Rory admits his 'Big Miss' is proving costly
Four top-10s in six starts would have most players doing handstands. The problem is that two-time major winner and world No 2 Rory McIlroy is not most players.
Five months into his first season as a Nike Golf star - his first since winning five times in 2012 and capturing the money title and Player of the Year awards in both Europe and the US - McIlroy is surprised that he’s still searching for his first win of the year.
To make matters worse, Tiger Woods, the man who has supplanted him as world No 1, has won four of his last six strokeplay starts.
Given that scenario it’s no wonder the bookies are protecting themselves again a successful defence and 79th PGA Tour win for Woods in the Memorial Tournament at Jack Nicklaus’s Muirfield Village this week.
McIlroy managed to miss the cut on his last outing in the BMW PGA at Wentworth where he was never at ease in the freezing conditions. His last US tour start yielded a share of eighth in The Players, however, and he insisted yesterday that he’s simply searching for a spark in Ohio and the chance to ride some momentum into the US Open in a fortnight’s time.
Holing a few putts would help and as the PGA Tour’s Jonathan Wall points out, the Nike Method putter he jetissoned at Wentworth remains in the locker. He’s sticking with the trusty Scotty Cameron for now.
Putting has certainly not been McIlroy’s friend this season but he’s worked with Dave Stockton this week and feels it’s “coming around”.
Asked if he would have been surprised, given his 2012 season, if someone had told him that he’d been winless by the end of May, McIlroy said: “Yeah, I would have been.”
But when asked to put his finger on what was holding him back, he said: “My misses this year have just been too wide. Last year if I missed fairway or missed a shot, it wasn’t by much. This year it just seems that the misses have been big and have cost me. I am thinking back to Augusta and third day. I missed a couple of tee shots right on seven (bogey) and 11 (triple bogey) which cost me on Saturday.

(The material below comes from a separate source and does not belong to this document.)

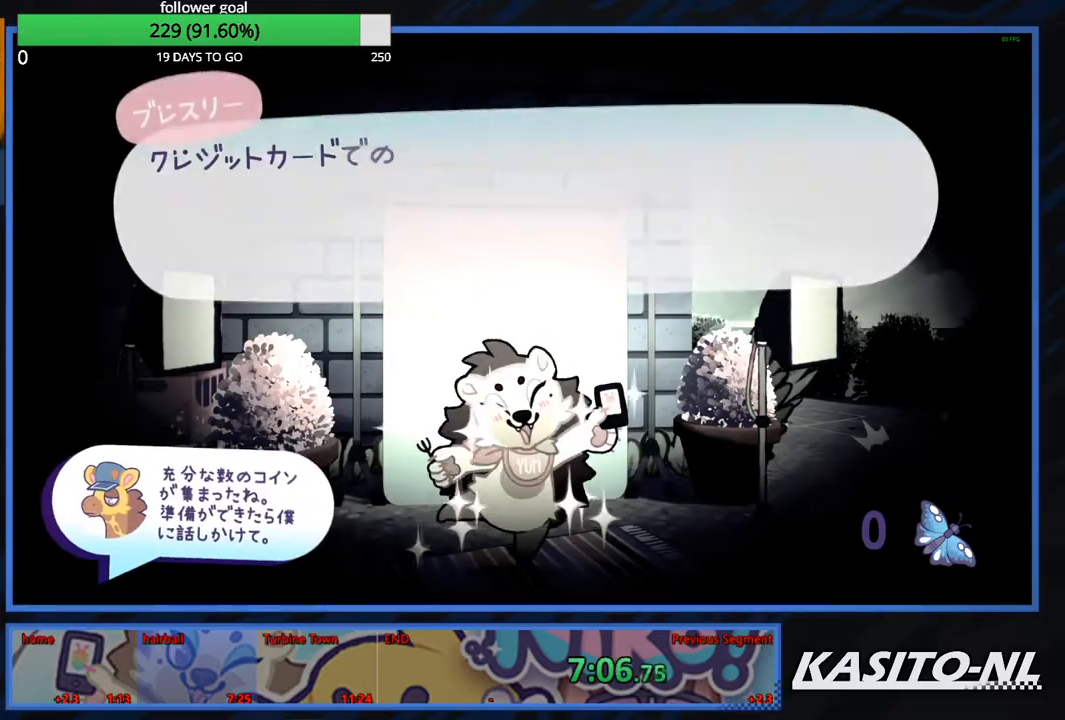
{"buttons": [], "left_stick": "down-right", "right_stick": "center", "events": [[100, "B", "up"], [133, "B", "down"], [300, "B", "up"], [334, "B", "down"], [500, "B", "up"]]}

“Sometimes it is not about how good your good shots are but how much damage your bad shots do to you. If you can limit that as much as you can, it’s always going to be a good thing.”

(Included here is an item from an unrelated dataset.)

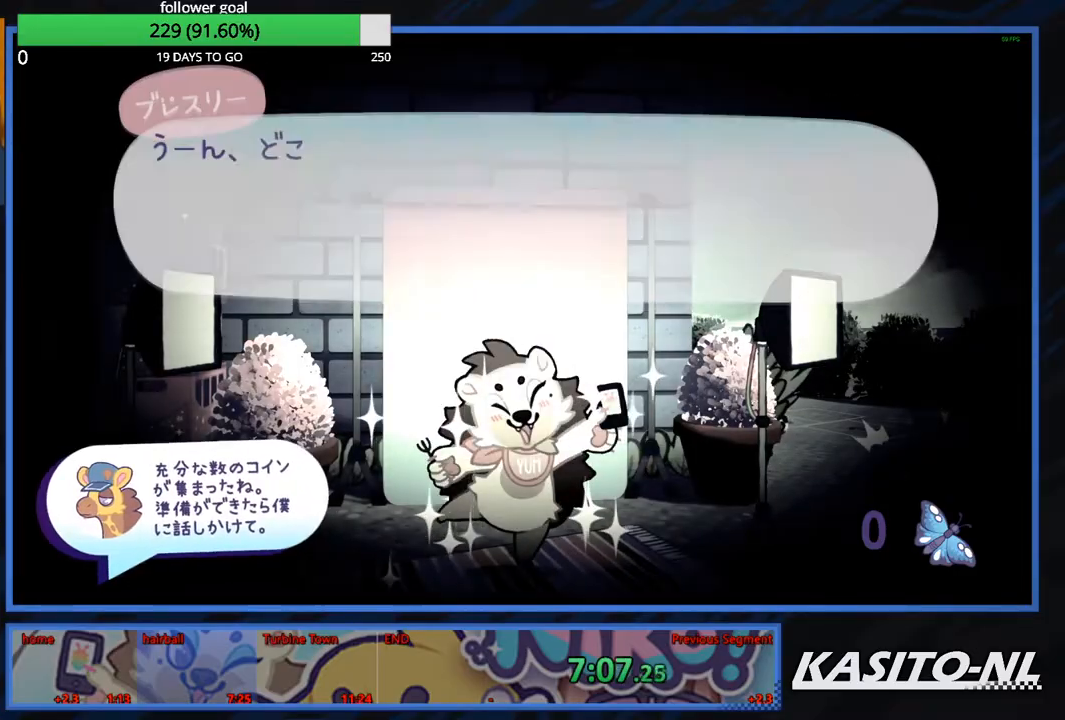
{"buttons": ["B"], "left_stick": "down-right", "right_stick": "center", "events": [[34, "B", "down"]]}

McIlroy has been here before, of course.
In 2011 he turned it all around by winning the US Open and again last year he overcame a mini slump in the spring and early summer [four missed cuts in five starts] by finding a “spark” in the WGC-Bridgestone Invitational at Akron and using that to light the rocket that saw him soar to his second eight-shot win in a major championship at Kiawah Island the following week. He went on to win in consecutive starts in the FedEx Cup playoffs and then took the season-ending title in Dubai to wrap up the European Tour money title.

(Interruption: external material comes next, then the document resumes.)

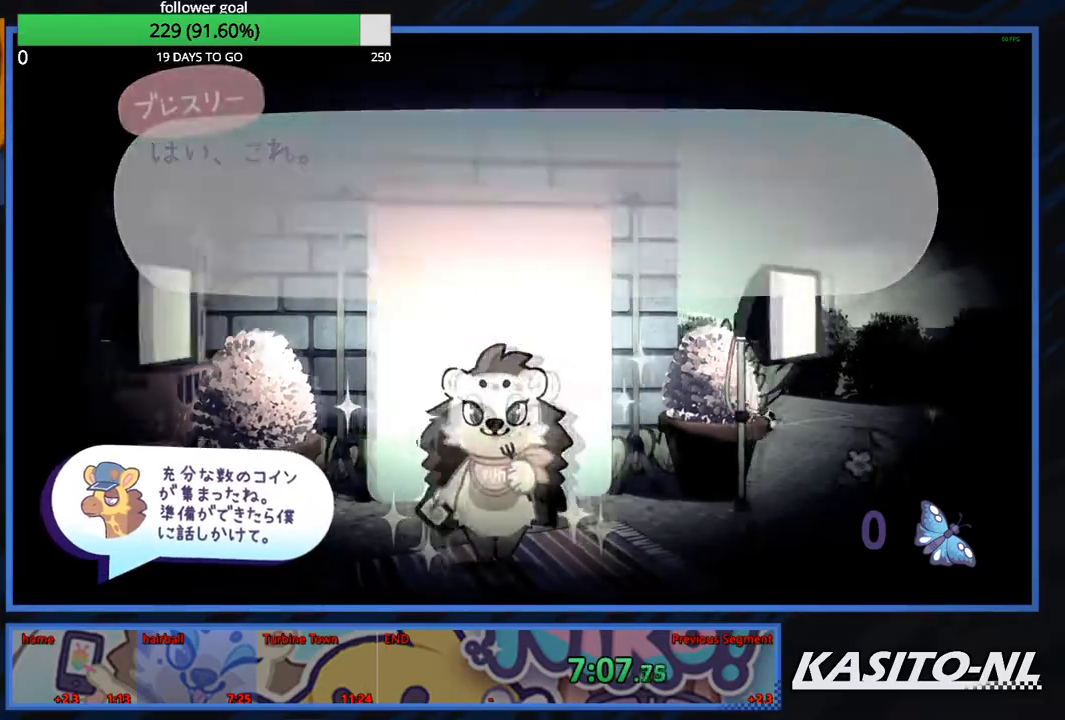
{"buttons": [], "left_stick": "down-right", "right_stick": "center", "events": [[233, "B", "up"], [400, "B", "down"], [467, "B", "up"]]}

“I’m staing as patient as possible and going about my business and just letting it happen,” he said.
He’s still confident his game is simmering nicely and knows that had it not been for some phenomenal play by Scot Martin Laird down the stretch in San Antonio, he would have won the Texas Valero Open rather than just finishing second.
Quite apart from his costly misses, McIlroy needs his putter to warm up.
“I feel like I am playing pretty well but just not getting as much out of it in terms of efficiency,”said the 24-year old, who will partner Bubba Watson and Justin Rose. “Sometimes you go out and it doesn’t look like you are going to shoot a great score but you turn it into a 69 or a 68. That’s sort of what I was doing last year…
“It sort of feels like I am waiting for that week when everything clicks into place and I get a bit of momentum from that, like last year when I got the top five in Akron before the PGA.
“That gave me a little bit of momentum and I was able to kick on from there. I am just waiting for one of those weeks.”
Apart from Woods, who said it was time to move on from the Sergio Garcia controversy, McIlroy is joined in Ohio by Shane Lowry, who can still qualify for the US Open if he makes the world’s top 60 by June 10.